今回も面接官役は、外資系コンサルでの経験をもとにケース面接の指導を行なっているマツモトさん(仮名)。コラム【プロによる実践講座】の執筆者でもあります。
一方、模擬演習に挑むのは、第2弾にも登場した東京都内の私立大生のオサムさんです。今回は「あまり利用したことがない」というクリーニング店の問題に苦戦しながらも、多くの有益なフィードバックをもらいました。
二人のやり取りをできるだけ忠実に再現します。ぜひ、問題に対する解答を自分の頭で考えてから、マツモトさんのフィードバックを読んでみてください。
問題「クリーニング店の売上を上げる施策を考えよ」
マツモト:今回の問題は、個人経営のクリーニング店がテーマです。クリーニング店の売上を推定し、それを上げる施策を考えてください。
オサム:わかりました。考える時間を5分、いただけますか。
マツモト:はい。
(5分経過)
オサム :まず、個人経営のクリーニング店ということで、場所は自分の住んでいる東京の三鷹をイメージしようと思います。
マツモト:三鷹のクリーニング店とは、どのような感じなんですか?
オサム :三鷹は住宅街なので、その中に位置するイメージですね。
マツモト:もう少し具体的に教えてください。たとえば、どのような立地でしょう?
オサム :駅の近くに立地しているイメージです。駅から5分以内のところに立地していて、近くには商店街もあります。クリーニング店は1階にある想定です。
マツモト:わかりました。続けてください。
クリーニング店の売上の構成要素は?
オサム :次に、クリーニング店の売上を構成するものを大まかに考えると、洋服のクリーニングが挙げられると思います。その中に様々なものがあり、たとえば、ワイシャツなどの「洗いやすいもの」や、スーツなどの「洗いにくいもの」があります。
マツモト:それだけでしょうか?
━━━━━━━━━━━━━━━━━━━━
▸ 記述課題
**a)** ケース面接の模擬演習を扱った文章から、「マツモト:もう少し具体的に教えてください。たとえば、どのような立地でしょう?」と「洗いにくいもの」があります。」の間を、両端も含めて一字一句そのまま書き写しなさい。
**b)** ケース面接の模擬演習の文章で、オサムさんは三鷹のクリーニング店をどのような立地にあると想定しましたか。
**c)** ケース面接の模擬演習を再現した文章について、最後の文の後から続きを書き進めなさい。

▸ 記録データ
━━━━━━━━━━━━━━━━━━━━
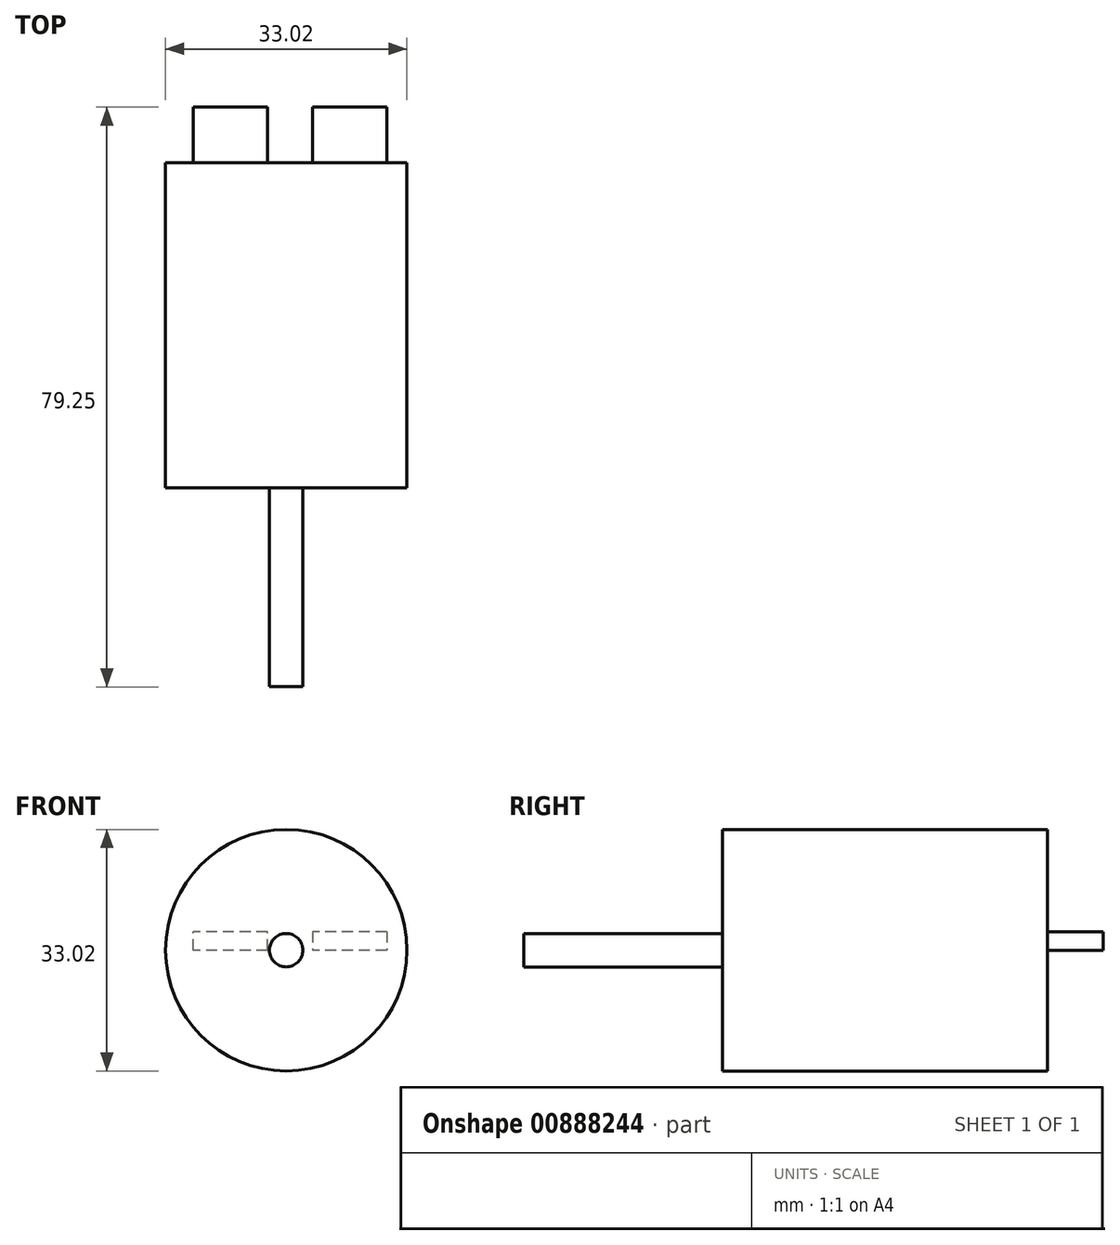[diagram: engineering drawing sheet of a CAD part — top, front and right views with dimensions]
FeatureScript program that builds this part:
annotation { "Feature Type Name" : "Feature", "Feature Type Description" : "" }
export const myFeature = defineFeature(function(context is Context, id is Id, definition is map)
    precondition{}
    {
        {
            var Q0;
            Q0=qCreatedBy(makeId("Front.planeOp"),FACE);
            var sketch = newSketch(context, id + "F0", { "sketchPlane" : qUnion([Q0])});
            skCircle(sketch, "E0", {"center": v(0, 0) * mm, "radius": 16.51 * mm});
            skSolve(sketch);
        }
        {
            var Q0;
            Q0=qSketchRegion(id+"F0",true);
            extrude(context, id + "F1", {"entities" : qUnion([Q0]), "depth" : 44.45 * mm, "offsetDistance" : 25.4 * mm});
        }
        {
            var Q0;
            Q0=makeQuery(id+"F1.opExtrude","CAP_FACE",FACE,{"disambiguationData":[OSD([sQuery(id+"F0.wireOp",EDGE,"E0")])],"isStart":false});
            var sketch = newSketch(context, id + "F2", { "sketchPlane" : qUnion([Q0])});
            skCircle(sketch, "E1", {"center": v(0, 0) * mm, "radius": 2.29 * mm});
            skSolve(sketch);
        }
        {
            var Q0;
            Q0=makeQuery(id+"F2.imprint","IMPRINT",FACE,{"disambiguationData":[TD([[makeQuery(id+"F2.imprint","IMPRINT",EDGE,{"derivedFrom":sQuery(id+"F2.wireOp",EDGE,"E1")}),1.0]])]});
            extrude(context, id + "F3", {"entities" : qUnion([Q0]), "operationType" : NewBodyOperationType.ADD, "depth" : 27.18 * mm, "offsetDistance" : 25.4 * mm});
        }
        {
            var Q0;
            Q0=makeQuery(id+"F1.opExtrude","CAP_FACE",FACE,{"disambiguationData":[OSD([sQuery(id+"F0.wireOp",EDGE,"E0")])],"isStart":true});
            var sketch = newSketch(context, id + "F4", { "sketchPlane" : qUnion([Q0])});
            skLineSegment(sketch, "E2.bottom", {"start": v(-13.74, 2.54) * mm, "end": v(-3.58, 2.54) * mm});
            skLineSegment(sketch, "E2.top", {"start": v(-13.74, 0) * mm, "end": v(-3.58, 0) * mm});
            skLineSegment(sketch, "E2.left", {"start": v(-13.74, 2.54) * mm, "end": v(-13.74, 0) * mm});
            skLineSegment(sketch, "E2.right", {"start": v(-3.58, 2.54) * mm, "end": v(-3.58, 0) * mm});
            skLineSegment(sketch, "E3.bottom", {"start": v(2.57, 0) * mm, "end": v(12.73, 0) * mm});
            skLineSegment(sketch, "E3.top", {"start": v(2.57, 2.54) * mm, "end": v(12.73, 2.54) * mm});
            skLineSegment(sketch, "E3.left", {"start": v(2.57, 0) * mm, "end": v(2.57, 2.54) * mm});
            skLineSegment(sketch, "E3.right", {"start": v(12.73, 0) * mm, "end": v(12.73, 2.54) * mm});
            skSolve(sketch);
        }
        {
            var Q0;
            Q0=qSketchRegion(id+"F4",true);
            extrude(context, id + "F5", {"entities" : qUnion([Q0]), "operationType" : NewBodyOperationType.ADD, "depth" : 7.62 * mm, "offsetDistance" : 25.4 * mm});
        }
    });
━━━━━━━━━━━━━━━━━━━━
▸ 解答例
**a)**
マツモト:もう少し具体的に教えてください。たとえば、どのような立地でしょう?
オサム :駅の近くに立地しているイメージです。駅から5分以内のところに立地していて、近くには商店街もあります。クリーニング店は1階にある想定です。
マツモト:わかりました。続けてください。
クリーニング店の売上の構成要素は?
オサム :次に、クリーニング店の売上を構成するものを大まかに考えると、洋服のクリーニングが挙げられると思います。その中に様々なものがあり、たとえば、ワイシャツなどの「洗いやすいもの」や、スーツなどの「洗いにくいもの」があります。

**b)** 駅から5分以内で近くに商店街がある場所の1階です。

**c)**
オサム :そこなのですが、ワイシャツとスーツ以外のものについて、ちょっと行き詰まっています。
マツモト:ほかにもいろいろとクリーニングに出しませんか?
オサム :たとえば、「型崩れしやすい服」か、「型崩れしにくい服」で分けて考えてもいいかと思います。
マツモト:わかりました。いったん、そのまま進めてもらえますか?
オサム:はい。次に、お客さんのセグメント分けをしようと思います。まずは、ビジネスマンなどの「個人」と、工場労働者の服をまとめてクリーニングに出すような「法人」が挙げられると思います。
マツモト:はい。
オサム:そして、「個人」の売上は、「顧客数」「顧客単価」「営業時間」の3つの要素が関係してくると思いました。これらについて、もう少し詳細に考えます。まず、「営業時間」は朝・昼・夜の3つで考えていきたいと思います。朝は9時〜12時、昼は12時〜13時、夜は13時〜18時に設定します。
マツモト:なぜ、1日をその3つに分けたのですか?
オサム :夜に関しては、仕事終わりにまとめて洗濯物を出すイメージで、ビジネスマンの利用が多くなると思いました。昼は洗濯物を整理する時間帯を考えると、主婦の利用が多くなり、朝は出勤に合わせてビジネスマンの利用が多いかなと思いました。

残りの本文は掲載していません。